世界の記録はあなたにあるのに、あなたの記録がどこにもない。







「おとうさん、この国はどうなの?」
「どうしてこんな変なお洋服なの?」
「これは何?」
「こんなの本当に食べるの?」

 矢継ぎ早に繰り出される双子の質問に、彼はにこにこと笑いを絶やすことなく答えてくれている。まだ帰宅して半日も経っていないのだからと子供達をたしなめる愛妻に、当の本人である彼が「かまわない」と子供達の相手を買って出ているのであれば、彼女は心配にその美しく繊細な表情を曇らせつつも見守るしかできない。

 本当はもっとゆっくりと体を休めて欲しいのだけれど……。

 それでも、それは我侭かもしれない、と彼女――アレンは思いもしてしまうのだ。
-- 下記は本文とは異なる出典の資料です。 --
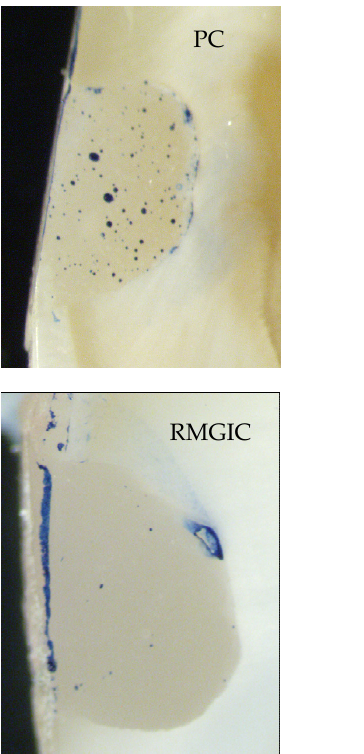
Figure 3. Pictures of sectioned specimens from all groups (1 – 4) showing microgaps at the restoration – tooth interface.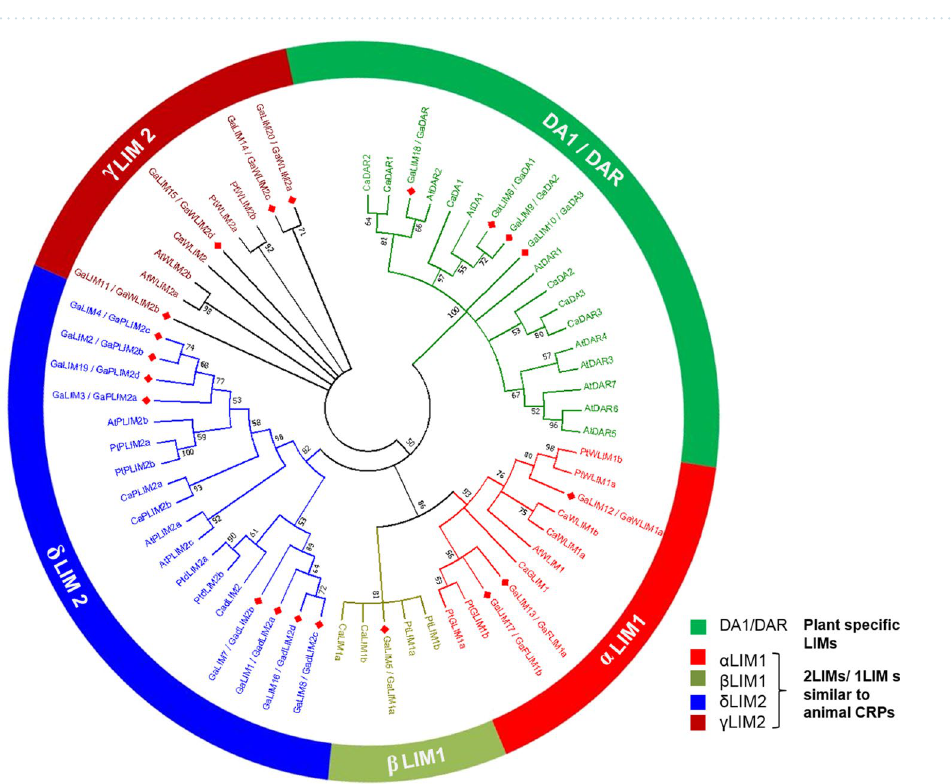
Figure 3. Maximum likelihood tree representing evolutionary relationship of the identified GaLIMs compared with LIMs from Arabidopsis, Poplar and Chickpea (MEGA v.7.0 software; https:// www. megas oftwa re.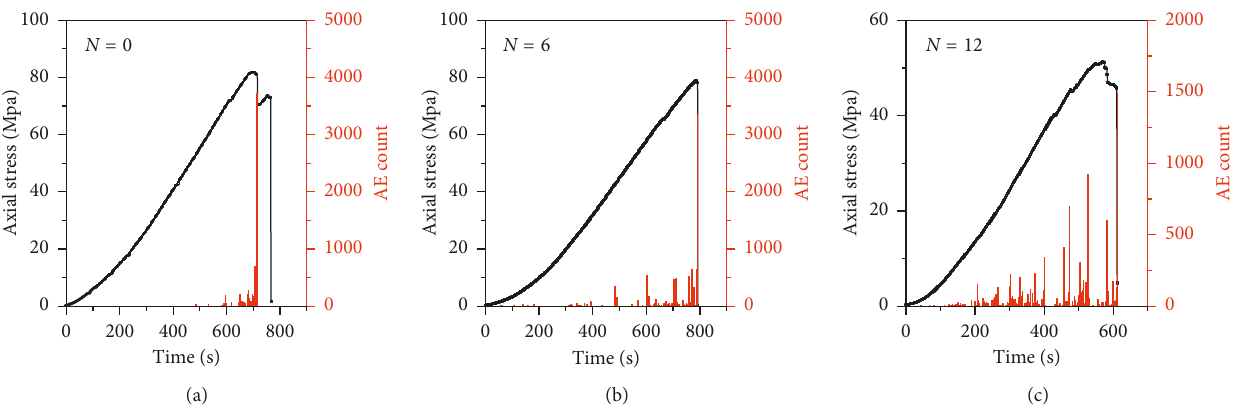
Figure 9: AE count distributions of the argillaceous limestone specimens in the loading process of uniaxial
だって、本当は子供達ではなく、きっと自分をかまって欲しくて仕方ないのだから。
 久しぶりに彼に会えたのは彼女も子供達も同じことだ。そして、彼に会いたかった気持ちも、彼を大好きな気持ちも、その大きさに優劣をつけることなどとうていできはなしない。ならば、身を引くべきは母親の彼女である。少なくとも、アレンはそのように考えていたし、行動した。

 居間で楽しそうに話し続ける父と子を横目に、アレンは夕食の支度へと取り掛かるべく、エプロンを身に着ける。今日は夫と子供達、双方の好物を並べてあげることを決めながら――。
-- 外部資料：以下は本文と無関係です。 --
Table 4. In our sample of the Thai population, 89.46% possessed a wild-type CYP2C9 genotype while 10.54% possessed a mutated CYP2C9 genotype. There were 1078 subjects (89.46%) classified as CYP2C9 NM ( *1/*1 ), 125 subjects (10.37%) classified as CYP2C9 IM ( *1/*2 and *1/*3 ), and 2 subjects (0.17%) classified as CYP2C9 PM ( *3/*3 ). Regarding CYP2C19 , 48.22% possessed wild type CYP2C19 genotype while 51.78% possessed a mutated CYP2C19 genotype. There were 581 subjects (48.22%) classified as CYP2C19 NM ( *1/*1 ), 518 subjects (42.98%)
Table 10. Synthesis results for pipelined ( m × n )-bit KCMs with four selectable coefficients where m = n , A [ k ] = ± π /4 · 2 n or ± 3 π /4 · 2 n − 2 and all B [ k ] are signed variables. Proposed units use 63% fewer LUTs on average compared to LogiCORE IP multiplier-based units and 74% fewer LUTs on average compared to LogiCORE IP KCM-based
 世界を記録していくことが、ブックマンとしての彼の生業。一つところにとどまることをせず世界中――とりわけ時代の動くその瞬間に居合わせる彼の中には、云えることから云えないことまで様々な情報が秘められている。
 彼が子供達に披露しているのはもちろんそれら記録の数々だ。もっとも、それらは取り立てて重要なことなど何もない。誰でも知っている些細な事実の数々だ。
 いろいろな国の名前、位置、風土。文化や習慣などを、まだ幼い子供達が飽きさせることなく話して聞かせている。その楽しそうな会話を、アレンは料理の手を休めることなく聞きながら、いつも胸の奥に小さく訪れる痛みに人知れず瞳を伏せた。
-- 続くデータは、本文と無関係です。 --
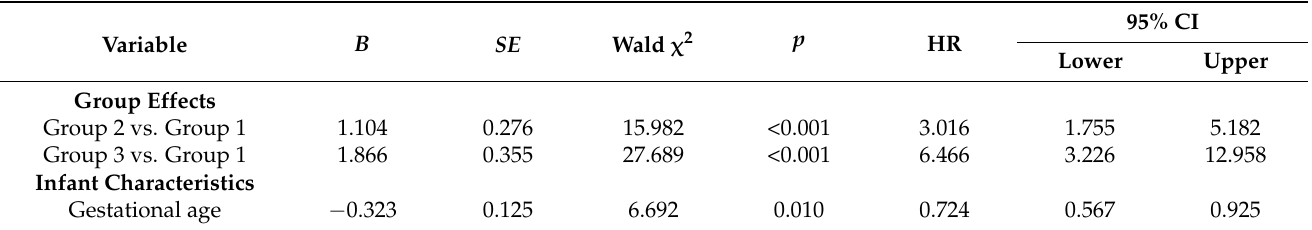
Table 4. Comparison of group effects on crying cessation during heel prick for neonates using Cox regression after adjusting for gestational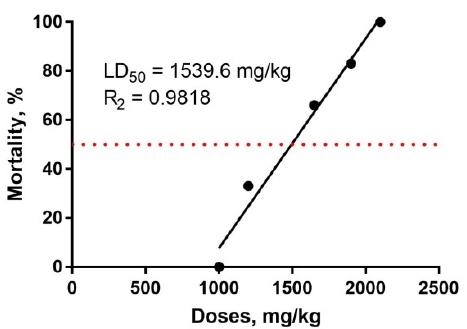
Figure 6. Acute oral toxicity of compound 2b in mice.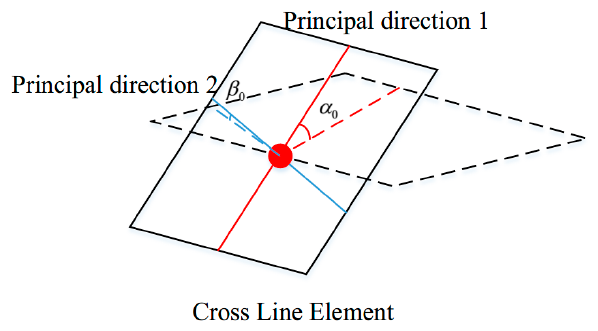
Figure 6. Cross-point of CLE.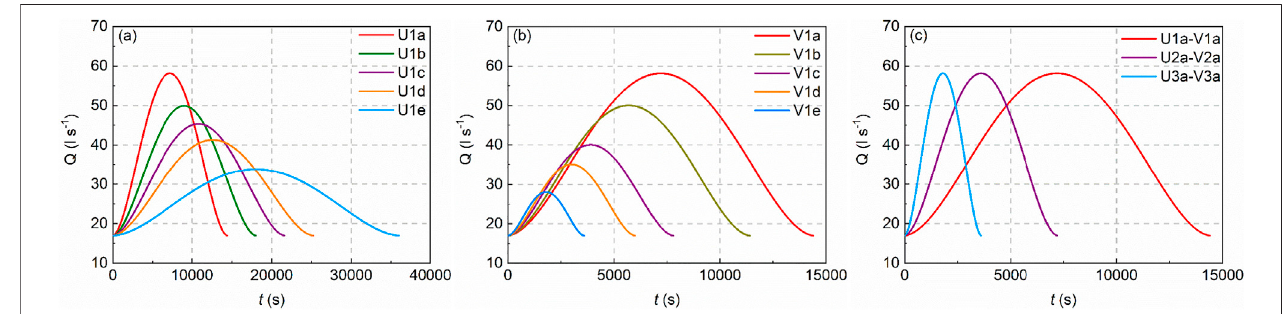
FIGURE 2 | Design fl ow hydrographs with varying (A) unsteadiness Γ HG (group U1), (B) total water work W k (group V1), and (C ) unsteadiness Γ HG and total water work W k (group UV).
 彼が知る様々な歴史。これから彼が記録していく数々の歴史。アレンは、彼がそれらの只中にいる瞬間を知らない。それらの中で何か思い、何を感じたのか。
 彼の中にすら残されぬそれを知る術は、アレンには当然ない。今までも、これからも、ずっと――。





「アーレン、どーした?」
「……」

 彼がアレンを後ろから抱きしめてくれる。アレンはその腕に手を添え、思わず呼びそうになる彼の名を唇を噛み締めることで抑えた。
 子供達はすでに夢の中の住人で、明かりの抑えられた部屋は暗く、彼の呼吸音までが聞こえるようにアレンには感じれられていた。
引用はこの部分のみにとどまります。